NIETZSCHE IL SUPERUOMO

NIETZSCHE IL SUPERUOMO


Il «superuomo» è senz’altro il motivo più noto e “volgarizzato” del pensiero di Nietzsche, ma anche uno dei più complessi e criticamente controversi. In linea generale possiamo dire che il superuomo è un concetto filosofico di cui si serve Nietzsche per esprimere il progetto di un nuovo tipo di uomo qualificato da una serie di caratteristiche che coincidono con i temi di fondo del suo pensiero . Il superuomo è colui che è in grado di accettare la vita (par. 5); di rifiutare la morale tradizionale e di operare una trasvalutazione di valori (par. 7); di «reggere» la morte di Dio, guardando in faccia il reale al di là delle illusioni metafisiche (par. 8); di superare il nichilismo (par. 14); di collocarsi nella prospettiva dell’eterno ritorno (par. 12) e di porsi come volontà di potenza (par 13). Come tale, il superuomo non può che stagliarsi sull’orizzonte del futuro (da ciò il carattere «profetico» di tutta l’opera nietzschiana).
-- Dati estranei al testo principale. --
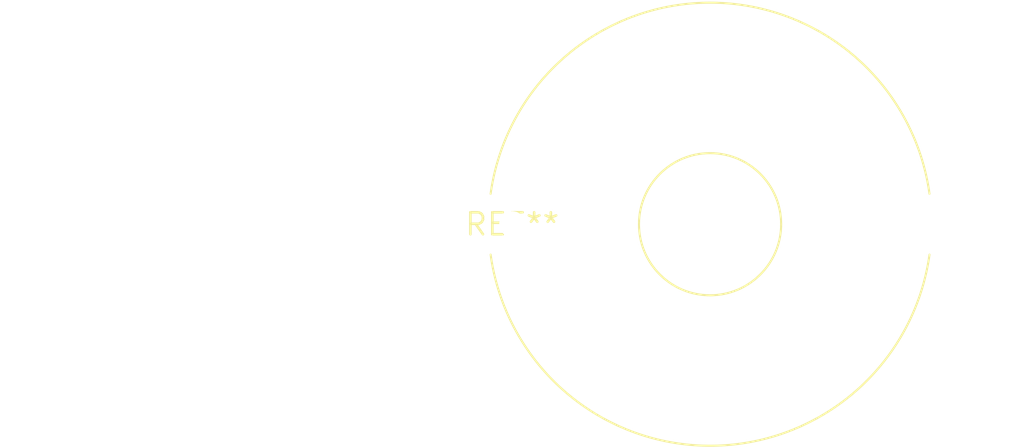
<source format=kicad_pcb>
(kicad_pcb (version 20240108) (generator pcbnew)

  (general
    (thickness 1.6)
  )

  (paper "A4")
  (layers
    (0 "F.Cu" signal)
    (31 "B.Cu" signal)
    (32 "B.Adhes" user "B.Adhesive")
    (33 "F.Adhes" user "F.Adhesive")
    (34 "B.Paste" user)
    (35 "F.Paste" user)
    (36 "B.SilkS" user "B.Silkscreen")
    (37 "F.SilkS" user "F.Silkscreen")
    (38 "B.Mask" user)
    (39 "F.Mask" user)
    (40 "Dwgs.User" user "User.Drawings")
    (41 "Cmts.User" user "User.Comments")
    (42 "Eco1.User" user "User.Eco1")
    (43 "Eco2.User" user "User.Eco2")
    (44 "Edge.Cuts" user)
    (45 "Margin" user)
    (46 "B.CrtYd" user "B.Courtyard")
    (47 "F.CrtYd" user "F.Courtyard")
    (48 "B.Fab" user)
    (49 "F.Fab" user)
    (50 "User.1" user)
    (51 "User.2" user)
    (52 "User.3" user)
    (53 "User.4" user)
    (54 "User.5" user)
    (55 "User.6" user)
    (56 "User.7" user)
    (57 "User.8" user)
    (58 "User.9" user)
  )

  (setup
    (pad_to_mask_clearance 0)
    (pcbplotparams
      (layerselection 0x00010fc_ffffffff)
      (plot_on_all_layers_selection 0x0000000_00000000)
      (disableapertmacros false)
      (usegerberextensions false)
      (usegerberattributes false)
      (usegerberadvancedattributes false)
      (creategerberjobfile false)
      (dashed_line_dash_ratio 12.000000)
      (dashed_line_gap_ratio 3.000000)
      (svgprecision 4)
      (plotframeref false)
      (viasonmask false)
      (mode 1)
      (useauxorigin false)
      (hpglpennumber 1)
      (hpglpenspeed 20)
      (hpglpendiameter 15.000000)
      (dxfpolygonmode false)
      (dxfimperialunits false)
      (dxfusepcbnewfont false)
      (psnegative false)
      (psa4output false)
      (plotreference false)
      (plotvalue false)
      (plotinvisibletext false)
      (sketchpadsonfab false)
      (subtractmaskfromsilk false)
      (outputformat 1)
      (mirror false)
      (drillshape 1)
      (scaleselection 1)
      (outputdirectory "")
    )
  )

  (net 0 "")

  (footprint "L_Toroid_Horizontal_D25.4mm_P22.90mm_Vishay_TJ5_BigPads" (layer "F.Cu") (at 0 0))

)

</source>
Tant’è vero che Uber-mensch può essere tradotto con oltre-uomo, proprio per evidenziare meglio la diversità fra il superuomo del futuro e l’uomo del presente.

In sintesi, il superuomo nietzscheano, che non va confuso con un esteta di tipo dannunziano o con un’entità biologica di tipo darwiniano, non è l’uomo al superlativo, ma un uomo diverso da quello che conosciamo. Un uomo oltre l’uomo capace di creare nuovi valori e di rapportarsi in modo inedito alla realtà.

Nietzsche presenta il superuomo come «il senso della terra» e come il fautore di un’antidealistica fedeltà al mondo: «Vi scongiuro, fratelli, rimanete fedeli alla terra e non credete a quelli che vi parlano di sovraterrene speranze! Lo sappiano o no: costoro esercitano il veneficio» (Così parlò Zarathustra, prefazione). L’uomo è terra ed è nato per vivere sulla terra. L’anima, che dovrebbe essere il soggetto di un’ipotetica esistenza ultraterrena, è insussistente: l’uomo è sostanzialmente corpo: «Corpo io sono in tutto e per tutto», esclama Zarathustra, «e anima non è altro che una parola per indicare qualcosa del corpo». Questa rivendicazione della natura terrestre del superuomo fa tutt’uno con l’accettazione totale della vita che è propria dello spirito dio-nisiaco. In virtù di tale accettazione, la terra cessa di essere il deserto in cui l’uomo è in esilio per divenire la sua dimora gioiosa e il corpo cessa di essere la prigione o la tomba dell’anima per divenire il concreto modo di essere dell’uomo nel mondo.

Nel primo discorso, intitolato «Delle tre metamorfosi», Nietzsche descrive la genesi e il senso del superuomo alla stregua di una libertà che libera se stessa, per approdare ad una innocente e creativa affermazione della vita: «Tre metamorfosi io vi nomino dello spirito: come lo spirito diventa cammello, e il cammello leone, e infine il leone fanciullo». Il cammello rappresenta l’uomo che porta i pesi della tradizione e che si piega di fronte a Dio e alla morale, all’insegna del «tu devi». Il leone rappresenta l’uomo che si libera dai fardelli metafisici ed etici, all’insegna dell’«Io voglio» e nell’ambito di una libertà ancora negativa: libertà «da» e non libertà «di». Il fanciullo rappresenta l’oltre-uomo, cioè quella creatura non risentita di stampo dionisiaco che, nella sua innocenza ludica, sa dir di sì alla vita e inventare se stessa al di là del bene e del male, a guisa di «spirito libero».

Qualche studioso, assimilando Nietzsche a Marx, ha scorto, nel superuomo, l’incarnazione di un’umanità liberata e, in Nietzsche, una sorta di profeta progressista. In realtà, il superomismo presenta espliciti connotati antidemocratici e reazionari. In altri termini, che Nietzsche sia un «filosofo della liberazione» è un fatto. Ma la liberazione da tutte le autorità umane e divine che egli auspica – e in cui risiede il senso stesso del superuomo – non è qualcosa che riguarda tutta l’umanità, ma sol-tanto una parte di essa, ovvero un’élite di individui superiori. Un’elite che non si limita a erigersi al di sopra delle masse, ma che, nella sua qualità di «razza dominatrice», ha addirittura «bisogno della schiavitù» delle masse «come della sua base e condizione» (Frammenti Postumi).